Makassar 7/10/2015. Komisi Nasional Anti Kekerasan Terhadap Perempuan (Komnas Perempuan) melaksanakan Focus Group Discussion (FGD) dengan mengundang mitra CSO di Kota Makassar, diskusi dilaksanakan di ruang pertemuan Kantor LBH-Makassar Jln. Pelita Raya VI Blok A.34 No. 9 Kota Makassar.
Komnas Perempuan mengundang mitra di daerah untuk mengevaluasi dan meminta masukan terkait program yang telah dilaksanakan oleh Komnas Perempuan yaitu Program Perempuan Konstitusi dan Hukum Nasional (PKHN) dimana program tersebut dilaksanakan sejak tahun 2011 dan akan berakhir pada juni 2016 (5 tahun Program).
Perwakilan dari Komnas Perempuan Ahmad Suaidi dan Yanti Ratna, menjelaskan program PKHN bertujuan mendorong penghapusan kebijakan diskriminatif atas nama agama dan moralitas, dengan mengacu pada indikator kebijakan Konstitusional yang dibuat oleh Komnas Perempuan bersama Kementerian Dalam Negeri, kementerian Hukum dan HAM, Kementerian Pemberdayaan Perempuan pada tahun 2014, indikator tersebut sebagai acuan bagi pemerintah daerah untuk mengeluarkan kebijakan.
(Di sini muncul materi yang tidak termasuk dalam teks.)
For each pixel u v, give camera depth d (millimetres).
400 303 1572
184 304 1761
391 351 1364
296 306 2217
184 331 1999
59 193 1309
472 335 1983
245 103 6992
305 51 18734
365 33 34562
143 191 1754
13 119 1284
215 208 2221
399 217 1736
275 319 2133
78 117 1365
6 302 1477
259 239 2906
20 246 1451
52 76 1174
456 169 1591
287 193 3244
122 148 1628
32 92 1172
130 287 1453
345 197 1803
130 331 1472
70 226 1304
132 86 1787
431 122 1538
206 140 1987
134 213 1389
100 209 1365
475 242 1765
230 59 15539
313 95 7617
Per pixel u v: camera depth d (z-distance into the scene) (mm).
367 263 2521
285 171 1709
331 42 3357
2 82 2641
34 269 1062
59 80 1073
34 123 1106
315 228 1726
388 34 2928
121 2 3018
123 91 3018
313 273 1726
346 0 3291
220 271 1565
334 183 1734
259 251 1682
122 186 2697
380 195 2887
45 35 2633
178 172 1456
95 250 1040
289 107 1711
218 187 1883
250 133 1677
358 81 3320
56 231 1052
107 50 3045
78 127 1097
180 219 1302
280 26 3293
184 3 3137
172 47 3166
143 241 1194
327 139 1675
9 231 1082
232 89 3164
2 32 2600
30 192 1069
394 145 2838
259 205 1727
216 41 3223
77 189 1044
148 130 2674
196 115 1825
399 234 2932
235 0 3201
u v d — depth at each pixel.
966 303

Di Sulawesi selatan ada beberapa kebijakan yang bernuansa syariat yang justru diskriminatif terhadap perempuan dan melencenga dar indikator kebijakan Konstitusional karena pelaksanaan kebijakan daerah ini membatasi kesempatan perempuan untuk menikmati hak atas kebebasan berbusana sesuai dengan hati nuraninya, adapun beberapa kebijakan daerah di Sulawesi Selatan yang bernuansa syariat seperti Perda Kab. Bulukumba No. 5 Tahun 2003 Tentang Berpakaian Muslim dan Muslimah di Kab. Bulukumba, Perda Kab. Enrekang No. 6 Tahun 2005 Tentang Busana Muslim, Perda Kab. Maros No. 16 Tahun 2005 Tentang Berpakaian Muslim dan Muslimah.
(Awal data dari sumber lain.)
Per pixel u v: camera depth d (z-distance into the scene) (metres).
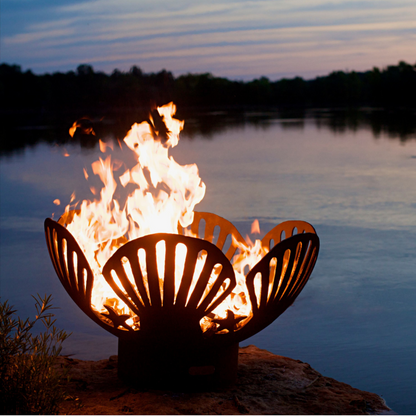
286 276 2.72
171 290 2.60
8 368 2.50
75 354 3.54
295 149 16.84
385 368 3.28
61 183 10.70
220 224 3.51
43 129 28.34
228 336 2.74
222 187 10.03
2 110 61.34
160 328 2.69
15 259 5.66
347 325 3.94
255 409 2.61
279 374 3.10
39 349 2.56
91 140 20.09
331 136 21.31
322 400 2.75
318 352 3.54
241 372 3.12
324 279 4.93
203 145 18.78
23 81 61.28
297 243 2.67
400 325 3.91
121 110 25.41
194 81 57.97
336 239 6.23
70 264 2.75
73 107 43.53
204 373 2.79
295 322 4.03
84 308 2.79
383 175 11.13
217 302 2.65
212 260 2.54
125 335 2.76
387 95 73.50
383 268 5.18
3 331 2.53
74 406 2.57
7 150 17.66
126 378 2.88
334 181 10.48
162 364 2.76
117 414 2.49
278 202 8.42
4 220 7.48
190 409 2.56
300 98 79.31
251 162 13.98
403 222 6.99
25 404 2.35
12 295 4.61
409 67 70.38
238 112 49.56
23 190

Masih banyak kebijakan di daerah yang dianggap diskriminatif terhadap perempuan karena masih kuatnya budaya patriarki mulai dari level masyarakat sampai pada level pengambil kebijakan di daerah seperti eksekutif, Legislatif, pengambil kebijakan daerah selalu berdalih aturan-aturan yang bernuansya syariat justru melindungi perempuan dan sejalan dengan nlai-nilai kearifan lokal yang mayoritas menganut agama islam, atas dalih melindungi perempuan atas nama agama dan moralitas tersebut beberapa Kampus di Makassar mewajibkan mahasiswi menggunakan rok.
Menurut Yanti Ratna (Komas Perempuan) atas adanya kebijakan Pemerintah Daerah yang dinilai diskriminatif tersebut Kemendagri berdasarkan Undang-undang Nomor 23 Tahun 2014 Tentang Pemerintah Daerah telah melayangkan surat ke Pemerintah Daerah berisi permintaan klarifikasi “ ada sebanyak 700 surat permintaan klarifikasi dari kemendafri ke Pemerintah daerah, hasil klarifikasi akan dilanjutkan dengan Proses Review dan Pembatalan.
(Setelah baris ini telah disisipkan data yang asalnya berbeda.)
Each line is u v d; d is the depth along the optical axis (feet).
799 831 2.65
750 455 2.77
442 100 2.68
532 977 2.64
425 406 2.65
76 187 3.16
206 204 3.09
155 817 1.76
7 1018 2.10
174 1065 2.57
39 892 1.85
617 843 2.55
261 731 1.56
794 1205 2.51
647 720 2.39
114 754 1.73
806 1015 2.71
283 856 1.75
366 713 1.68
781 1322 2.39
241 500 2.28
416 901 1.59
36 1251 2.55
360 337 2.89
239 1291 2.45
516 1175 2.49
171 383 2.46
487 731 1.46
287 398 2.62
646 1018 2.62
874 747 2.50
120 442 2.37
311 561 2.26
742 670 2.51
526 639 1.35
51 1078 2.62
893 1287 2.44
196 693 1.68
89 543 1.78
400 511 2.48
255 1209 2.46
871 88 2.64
Menurut Warida, Pada Nopember 2014 Komnas Perempuan telah melakukan Lokakarya indikator kebijakan konstitusional untuk Pemenuhan HAM dan Konstitusional Perempuan dengan mengundang beberapa stakeholder, namun tidak ada tindak lanjut Komnas Perempuan bersama mitra di daerah untuk mendorong penghapusan Kebijakan yang dinilai diskriminatif, “jadi tidak pernah ada advokasi bersama yang dilakukan oleh mitra di daerah” ujar Warida dari Koalisi Perempuan Indonesia (KPI) Sulsel.
Sementara Perwakilan Walhi Sulsel berharap agar Komnas Perempuan membangun jejaring yang lebih luas seperti organisasi yang bergerak di Advokasi lingkunganl “bukan hanya organisasi bergerak di isu perempuan sebab banyak juga Konflik Sumber Daya Alam (SDA) yang berakibat diskriminatif terhadap perempuan terutama perempuan yang bekerja di pedesaan.
Beberapa peserta mitra yang hadir dalam diskusi belum mengetahui adanya program PKHN dari Komnas Perempuan dan indikator Kebijakan Konstitusional yang menjadi acuan daerah untuk mengeluarkan suatu kebijakan di daerah.
Comments
No comment yet.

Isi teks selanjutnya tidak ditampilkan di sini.